We have been floating in that liminal space, between two worlds, ever since.
As I write, it is summer in the US. I envision the teachers in my life as having entered what poet and teacher John O’Donohue calls the “empty time,” where “the desire that drove you has relinquished,” and “there is nothing else to do now but rest and patiently learn to receive the self you have forsaken in the race of days.”
Teacher friends, I hope that by the time you read this, fall approaching, you have found a path through the empty time and have come back to yourself: that you’ve had the kind of break from the race of days that restores body, mind, and spirit. While it is impossible to predict what this year’s return to school will look like, the atmosphere is charged with both promise and apprehension. It will be another year that calls for deep and cleansing breaths from the reserves of self-compassion the profession has required you cultivate through the last eighteen months.

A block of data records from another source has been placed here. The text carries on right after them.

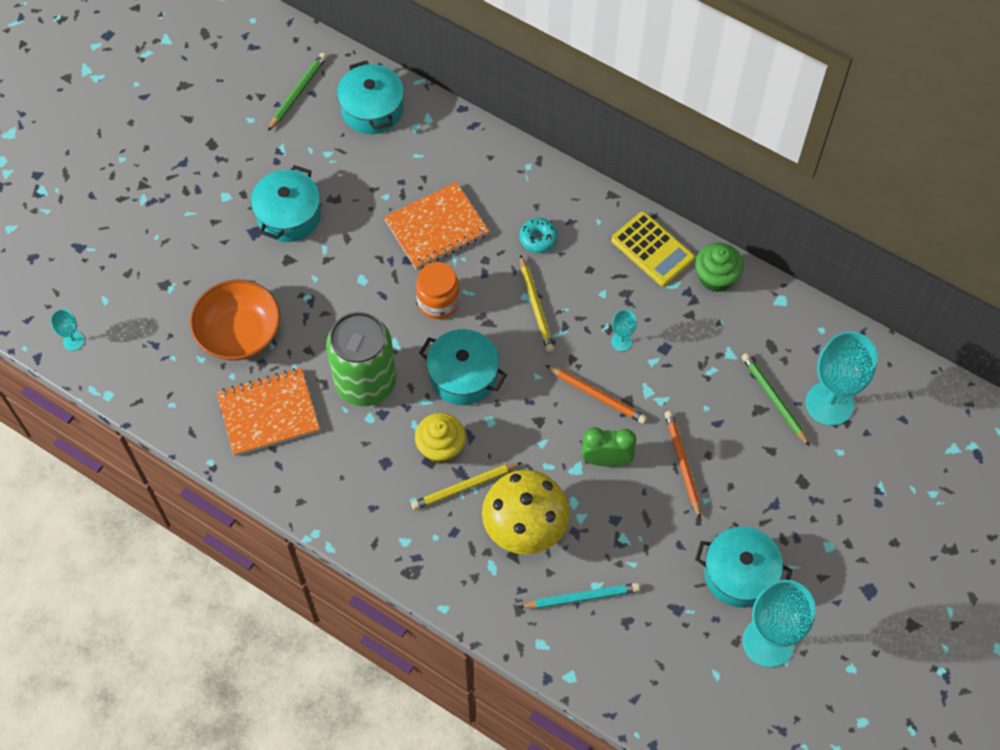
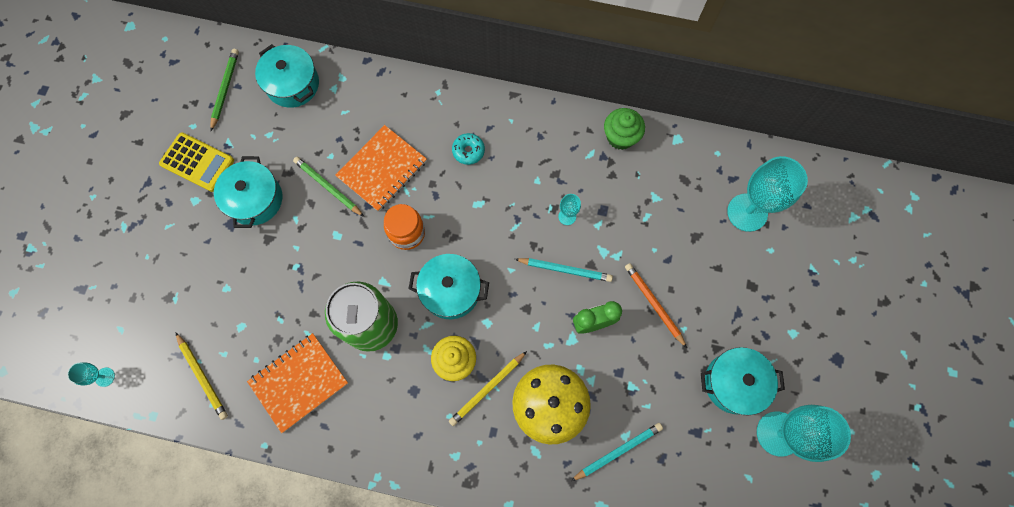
camera: 20 degrees left, 10 degrees up
(240, 333) = (249, 319): orange bowl -> none
(536, 306) = (488, 210): yellow pencil -> yellow pencil (203, 377)
(597, 396) = (565, 270): orange pencil -> turquoise pencil
(652, 249) = (562, 130): yellow calculator -> yellow calculator (197, 162)
(774, 399) = (703, 224): green pencil -> green pencil (328, 187)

As we navigate this unusual time, many of us gathering again for the first time after prolonged periods of unwanted separation, we have the chance to imagine the world anew. Some would have us fight each other, resurrecting old feuds based on false dichotomies—phonics versus a more balanced view of literacy; All Lives Matter versus Black Lives Matter. But our fight is not with each other. It’s alongside one another, against the illiteracy and injustice that have dogged, divided, and diminished us for too long. In the spirit of elevating our collective vision toward a horizon of possibility, Heinemann offers a back-to-school professional learning series, “ForwardED: Forward, Together in Education.” Free and online, this “slow conference” unfolds through hour-long sessions offered Thursday evenings, August through October. The sessions feature Heinemann authors and practitioner-researchers in conversational seminars* designed to illuminate the intersection of research and classroom experience where effective practice lives.
We stand in the “gateway between one world and the next,” Roy wrote. “We can choose to walk through it, dragging our [past] behind us. Or we can walk through it lightly, with little luggage, ready to imagine another world. And ready to fight for it.” The world we can imagine together, informed by what children have to teach us and a science of learning that expands toward an ever-lengthening horizon, waits only for us to step through.
*Thank you, teacher and Heinemann author Regie Routman, for coining the phrase “conversational seminar.”